The state of Nevada uses electronic systems in order to make sure that all vehicles on the state’s road are insured properly. Drivers need to provide insurance data and information to the DMV which can be changed or updated online.

In case the liability insurance is canceled or there are lapses on a vehicle, Nevada state order that the license plates be surrendered. The registration will then be immediately suspended and the owner will be sent a verification request via mail. Fail to respond to the request within 15 days will result in a mailing of a certified letter, in which you will need to respond within 10 days. Failure to do so will incur penalties.

Penalties of Nevada for insurance lapses are established on a tiered system of increasing penalties and fees based on how long does the insurance has been lapsed for as well as the number of lapses that the same driver had.

1st Offense

  • A reinstatement fee of $251
  • After 30 days, an additional fine of $251 will be added
  • After 90 days, the fine goes up to $501 and a requirement for SR-22
  • After 180 days, the fine goes up to $1001 and a requirement for SR-22

2nd Offense

  • A reinstatement fee of $501
  • After 30 days, an additional fine of $501 will be added
  • After 90 days, the fine stays the same and only requires an SR-22
  • After 180 days, the fine goes up to $1001 and a requirement for SR-22

3rd Offense

  • An SR-22 will be immediately required and the driver’s license will be suspended for 30 days.
  • A reinstatement fee of $751
  • After 30 days, an additional fine of $501 will be added
  • After 90 days, the fine goes up to $751
  • After 180 days, the fine goes up to $1001

In addition, if the registration of a driver is suspended and has been caught driving, the vehicle will be impounded and the license plate will be confiscated.

High-Risk Drivers

Some Nevada drivers might be considered high-risk as a consequence of accidents and tickets on their driving records. Consequently, insurance companies might increase their rates or even refuse coverage to such drivers.
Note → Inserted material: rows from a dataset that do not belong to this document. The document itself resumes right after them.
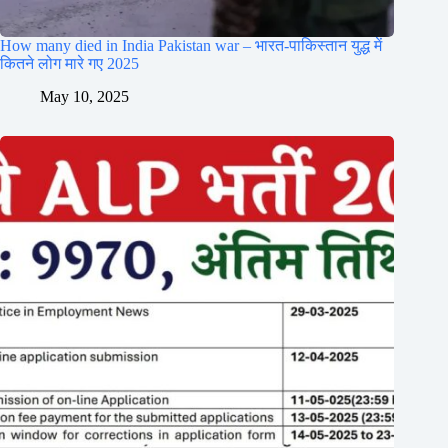
How many died in India Pakistan war – भारत-पाकिस्तान युद्ध में
कितने लोग मारे गए 2025
May 10, 2025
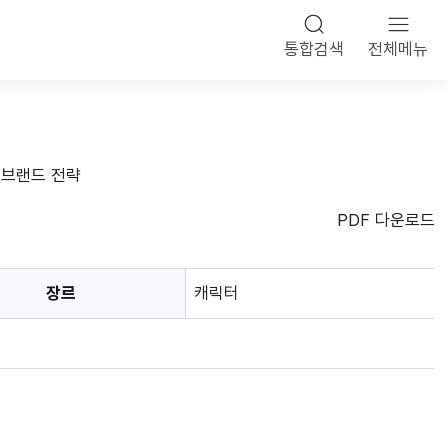
통합검색
전체메뉴
 브랜드 전략
PDF 다운로드
장르
캐릭터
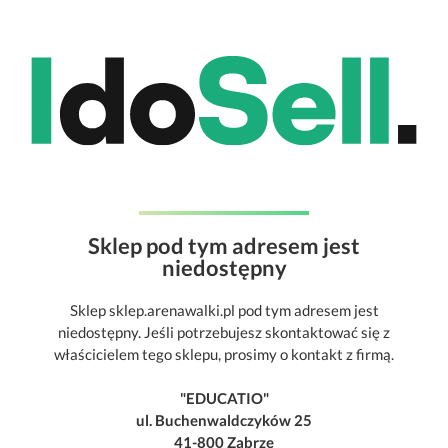
Sklep pod tym adresem jest
niedostępny
Sklep sklep.arenawalki.pl pod tym adresem jest
niedostępny. Jeśli potrzebujesz skontaktować się z
właścicielem tego sklepu, prosimy o kontakt z firmą.
"EDUCATIO"
ul. Buchenwaldczyków 25
41-800 Zabrze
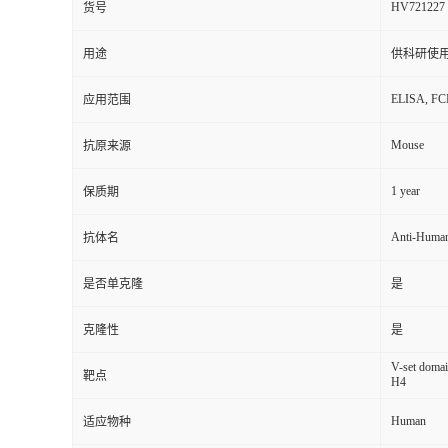
HV721227
货号
用途
供科研使
ELISA, F
应用范围
Mouse
抗原来源
1 year
保质期
Anti-Huma
抗体名
是否单克隆
是
克隆性
是
V-set domai
靶点
H4
Human
适应物种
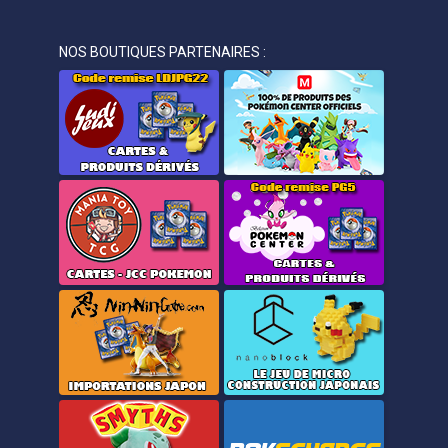
NOS BOUTIQUES PARTENAIRES :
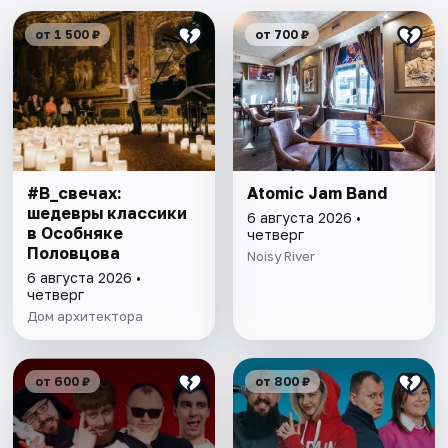
от 1 500 ₽
от 700 ₽
#В_свечах:
Atomic Jam Band
шедевры классики
6 августа 2026 •
в Особняке
четверг
Половцова
Noisy River
6 августа 2026 •
четверг
Дом архитектора
от 600 ₽
от 800 ₽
Fortunately, the state participates in an assigned risk program where high-risk drivers may obtain an insurance that they need in order to drive legally. The system assigns every driver to a certain insurance company that is required to give them a policy. And although insurance companies are required to provide insurance, they still have the choice to charge higher rates to Nevada high-risk drivers.

Teen Drivers

Teen drivers in the state need to go through a leveled graduated licensing program to reach a full driver’s license. Every stage has particular restrictions and rules which must be followed until the teen can pass to the next level.

Instruction Permit

This is available at 15 and a half years old and allows the teens in Nevada to drive while they are supervised during the first stages of learning. In order to be eligible for a permit, teens need to be enrolled in school and pass the written knowledge test.

Restricted Driver’s License

Teen drivers at 16 years old may apply for restricted licenses as long as they met the following requirements:

  • Be enrolled in a school
  • Held a permit for 6 months
  • Completed at least 50 hours of driving practice with at least 10 hours after dark
  • Passed an approved driver education course

Drivers with a restricted license need to follow these rules:

  • Nevada drivers under 18 of age may not drive between 10 pm and 5 am unless for an approved school or work purpose.
  • No passengers under 18 are permitted unless they are an immediate family member for the first 6 months.

Full License

All teen drivers at 18 years of age will graduate from the restrictions and will have a full driving license.

Regardless of restriction levels, all teen drivers will need to obey the financial responsibility laws. Moreover, teens may be covered under the vehicle insurance policy of a guardian or a parent even when away at school until they can establish their own residence.